Клеопатра скривилась. Она надеялась, что ее подозрения касательно здоровья Цезаря беспочвенны, что они проистекают, как часто говорил сам Цезарь, из обычной женской склонности к беспокойству.
— Я привезла с собой лучшего врача Александрии, настоящего гения медицины. Я много раз просила Цезаря, чтобы он позволил врачу осмотреть себя, но он постоянно отказывается, невзирая на все мои уговоры. Он заявляет, что причина всех болезней кроется в сознании и если сознание Цезаря отказывается принимать мысль о болезни, то тело и не вздумает болеть.

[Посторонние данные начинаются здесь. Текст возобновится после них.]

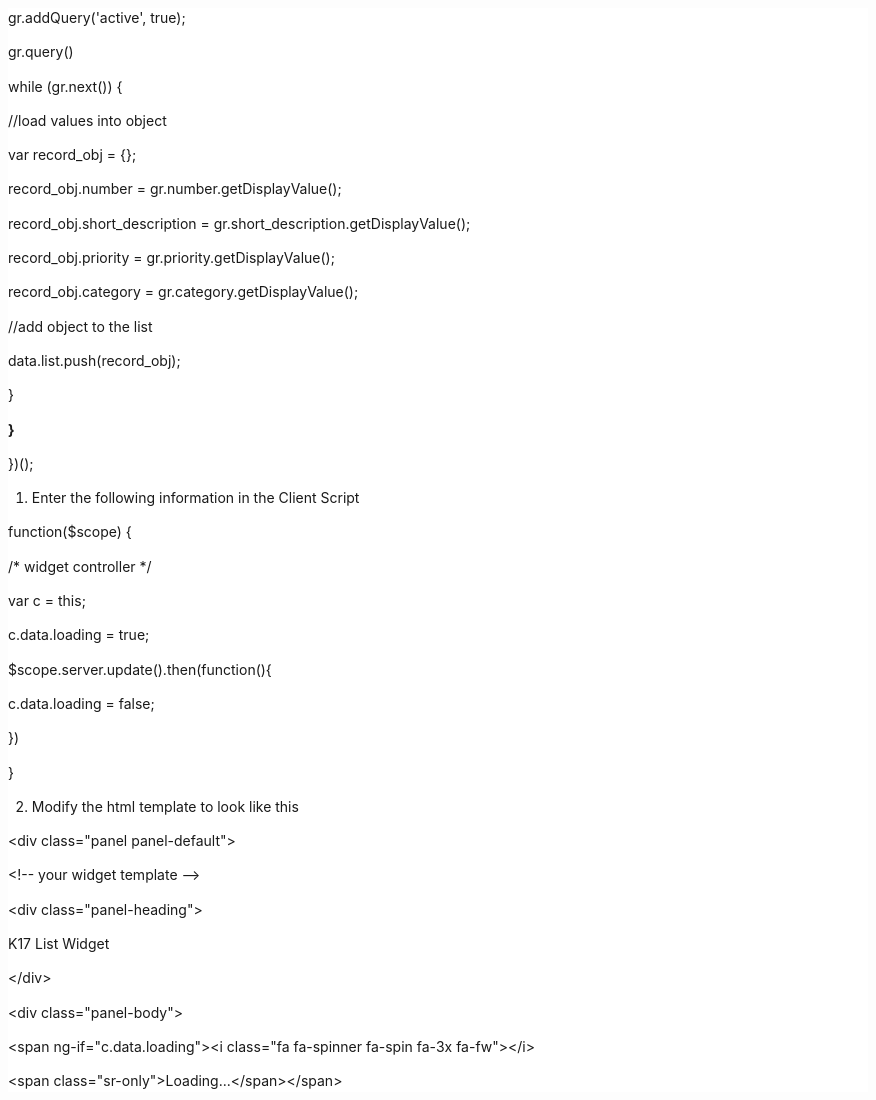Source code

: gr.addQuery(\'active\', true);

gr.query()

while (gr.next()) {

//load values into object

var record\_obj = {};

record\_obj.number = gr.number.getDisplayValue();

record\_obj.short\_description =
gr.short\_description.getDisplayValue();

record\_obj.priority = gr.priority.getDisplayValue();

record\_obj.category = gr.category.getDisplayValue();

//add object to the list

data.list.push(record\_obj);

}

**}**

})();

1.  Enter the following information in the Client Script

function(\$scope) {

/\* widget controller \*/

var c = this;

c.data.loading = true;

\$scope.server.update().then(function(){

c.data.loading = false;

})

}

2.  Modify the html template to look like this

\<div class=\"panel panel-default\"\>

\<!\-- your widget template \--\>

\<div class=\"panel-heading\"\>

K17 List Widget

\</div\>

\<div class=\"panel-body\"\>

\<span ng-if=\"c.data.loading\"\>\<i class=\"fa fa-spinner fa-spin fa-3x
fa-fw\"\>\</i\>

\<span class=\"sr-only\"\>Loading\...\</span\>\</span\>
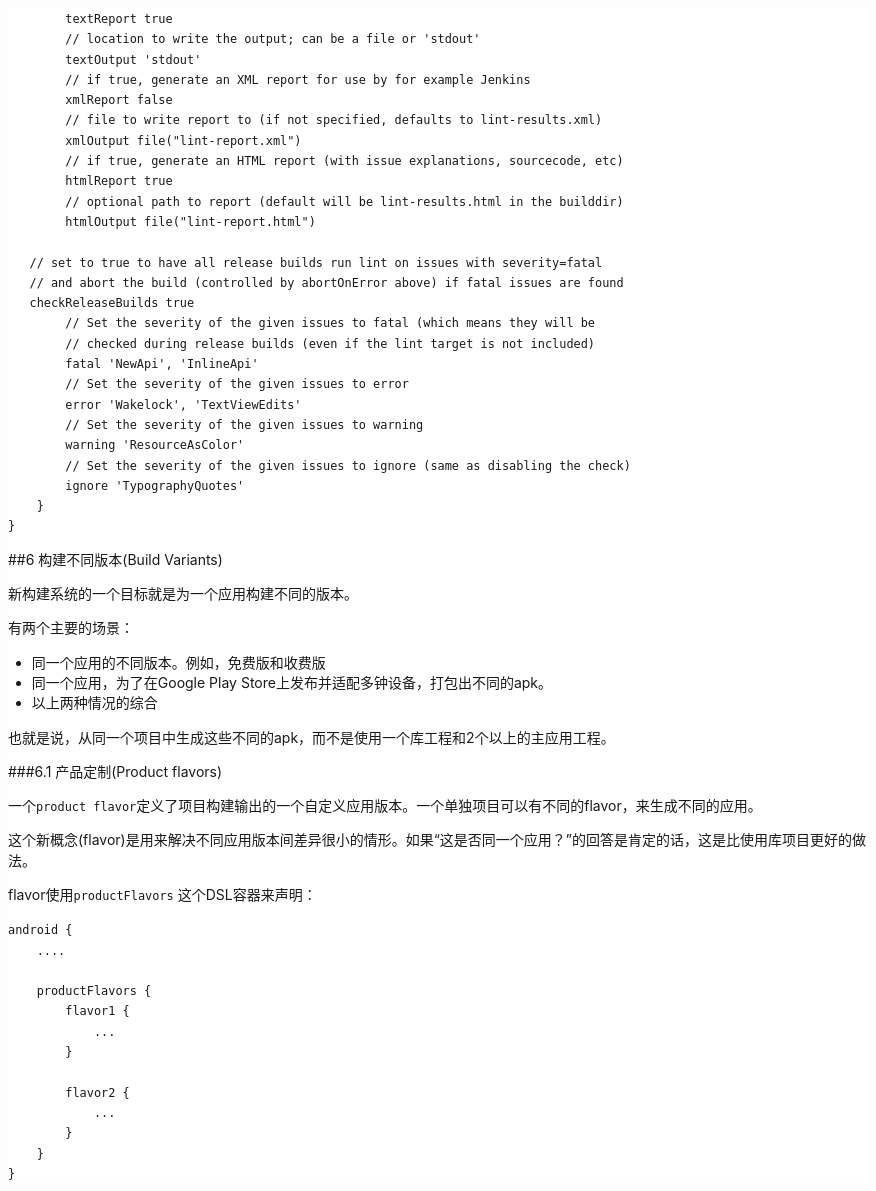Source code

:             textReport true
            // location to write the output; can be a file or 'stdout'
            textOutput 'stdout'
            // if true, generate an XML report for use by for example Jenkins
            xmlReport false
            // file to write report to (if not specified, defaults to lint-results.xml)
            xmlOutput file("lint-report.xml")
            // if true, generate an HTML report (with issue explanations, sourcecode, etc)
            htmlReport true
            // optional path to report (default will be lint-results.html in the builddir)
            htmlOutput file("lint-report.html")

       // set to true to have all release builds run lint on issues with severity=fatal
       // and abort the build (controlled by abortOnError above) if fatal issues are found
       checkReleaseBuilds true
            // Set the severity of the given issues to fatal (which means they will be
            // checked during release builds (even if the lint target is not included)
            fatal 'NewApi', 'InlineApi'
            // Set the severity of the given issues to error
            error 'Wakelock', 'TextViewEdits'
            // Set the severity of the given issues to warning
            warning 'ResourceAsColor'
            // Set the severity of the given issues to ignore (same as disabling the check)
            ignore 'TypographyQuotes'
        }
    }


##6 构建不同版本(Build Variants)

新构建系统的一个目标就是为一个应用构建不同的版本。

有两个主要的场景：

- 同一个应用的不同版本。例如，免费版和收费版  
- 同一个应用，为了在Google Play Store上发布并适配多钟设备，打包出不同的apk。
- 以上两种情况的综合

也就是说，从同一个项目中生成这些不同的apk，而不是使用一个库工程和2个以上的主应用工程。

###6.1 产品定制(Product flavors)

一个`product flavor`定义了项目构建输出的一个自定义应用版本。一个单独项目可以有不同的flavor，来生成不同的应用。

这个新概念(flavor)是用来解决不同应用版本间差异很小的情形。如果“这是否同一个应用？”的回答是肯定的话，这是比使用库项目更好的做法。

flavor使用`productFlavors` 这个DSL容器来声明：


    android {
        ....

        productFlavors {
            flavor1 {
                ...
            }

            flavor2 {
                ...
            }
        }
    }
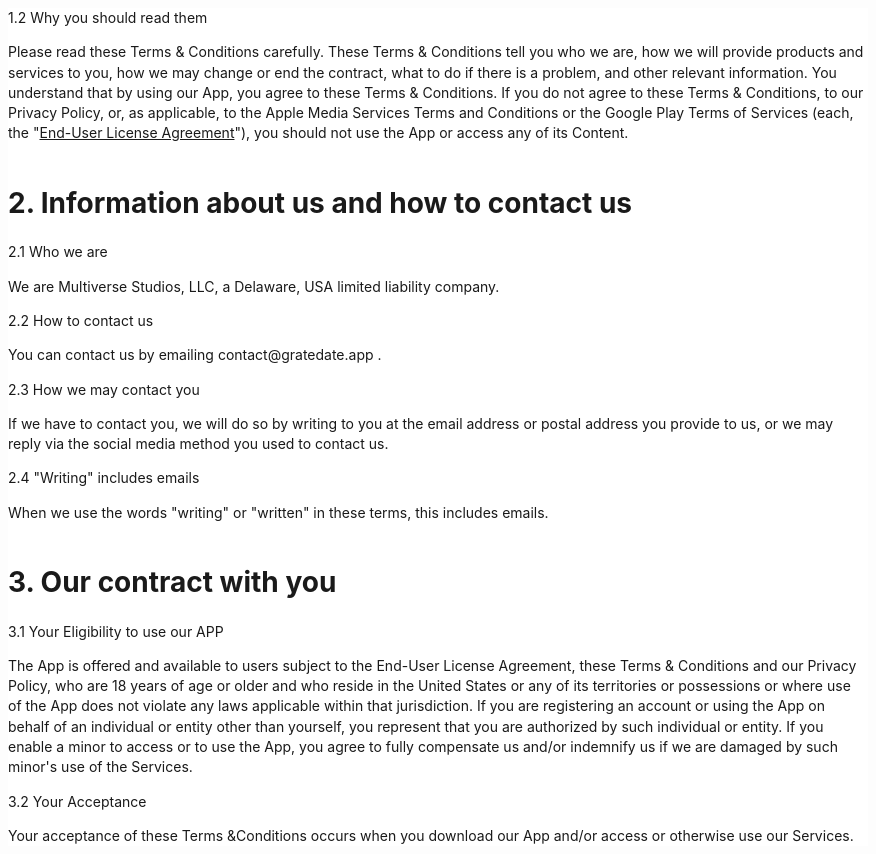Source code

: 1.2 Why you should read them

Please read these Terms & Conditions carefully. These Terms & Conditions
tell you who we are, how we will provide products and services to you,
how we may change or end the contract, what to do if there is a problem,
and other relevant information. You understand that by using our App,
you agree to these Terms & Conditions. If you do not agree to these
Terms & Conditions, to our Privacy Policy, or, as applicable, to the
Apple Media Services Terms and Conditions or the Google Play Terms of
Services (each, the "[End-User License Agreement](https://www.apple.com/legal/internet-services/itunes/dev/stdeula/)"), you
should not use the App or access any of its Content.

# 2. Information about us and how to contact us

2.1 Who we are

We are Multiverse Studios, LLC, a Delaware, USA limited liability
company.

2.2 How to contact us

You can contact us by emailing contact\@gratedate.app .

2.3 How we may contact you

If we have to contact you, we will do so by writing to you at the email
address or postal address you provide to us, or we may reply via the
social media method you used to contact us.

2.4 "Writing" includes emails

When we use the words "writing" or "written" in these terms, this
includes emails.

# 3. Our contract with you

3.1 Your Eligibility to use our APP

The App is offered and available to users subject to the End-User
License Agreement, these Terms & Conditions and our Privacy Policy, who
are 18 years of age or older and who reside in the United States or any
of its territories or possessions or where use of the App does not
violate any laws applicable within that jurisdiction. If you are
registering an account or using the App on behalf of an individual or
entity other than yourself, you represent that you are authorized by
such individual or entity. If you enable a minor to access or to use the
App, you agree to fully compensate us and/or indemnify us if we are
damaged by such minor's use of the Services.

3.2 Your Acceptance

Your acceptance of these Terms &Conditions occurs when you download our
App and/or access or otherwise use our Services.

— И тем не менее он болен. Несколько дней назад я созвал заседание Сената, чтобы обсудить в присутствии Цезаря некоторые неотложные дела. Когда мы собрались, Цезарь сидел, откинувшись на спинку трона и запрокинув голову. Он едва осознавал наше присутствие, словно находился на грани одного из своих припадков. Большинство сенаторов были оскорблены тем, что он даже не потрудился подняться, дабы поприветствовать их. Прочие же поняли, что он болен. И это еще хуже. Ибо они наверняка изыщут способ использовать всякую слабость Цезаря против него. Некоторые из сенаторов, уходя с совещания, говорили, что, дескать, Цезарь сделался теперь настолько царственным, что считает ниже своего достоинства подняться и поприветствовать людей своего круга. Другие принялись распускать слухи о том, что Цезарь болен и не в состоянии возглавить ни кампанию в Парфии, ни государство. В любом случае это происшествие сослужило ему дурную службу.
Клеопатра не посмела рассказать Антонию о последних, слишком красноречивых признаках, свидетельствующих о том, что здоровье Цезаря подорвано. В последние дни он впервые оказался неспособен заняться любовью. Цезарь приписал это усталости, а Клеопатра — излишним заботам, но втайне она заподозрила худшее. Желтый цвет лица, тусклая улыбка, а теперь еще и импотенция — все это признаки длительного физического истощения.
— Но что же нам делать? Он никого не слушает.
Клеопатра видела, что Антоний всерьез расстроен — возможно, потому, что он был вполне с нею согласен. Все их замыслы зависели от Цезаря. Что с ними будет, если он погибнет, неважно как, от болезни или на войне? Невысказанный вопрос повис в воздухе.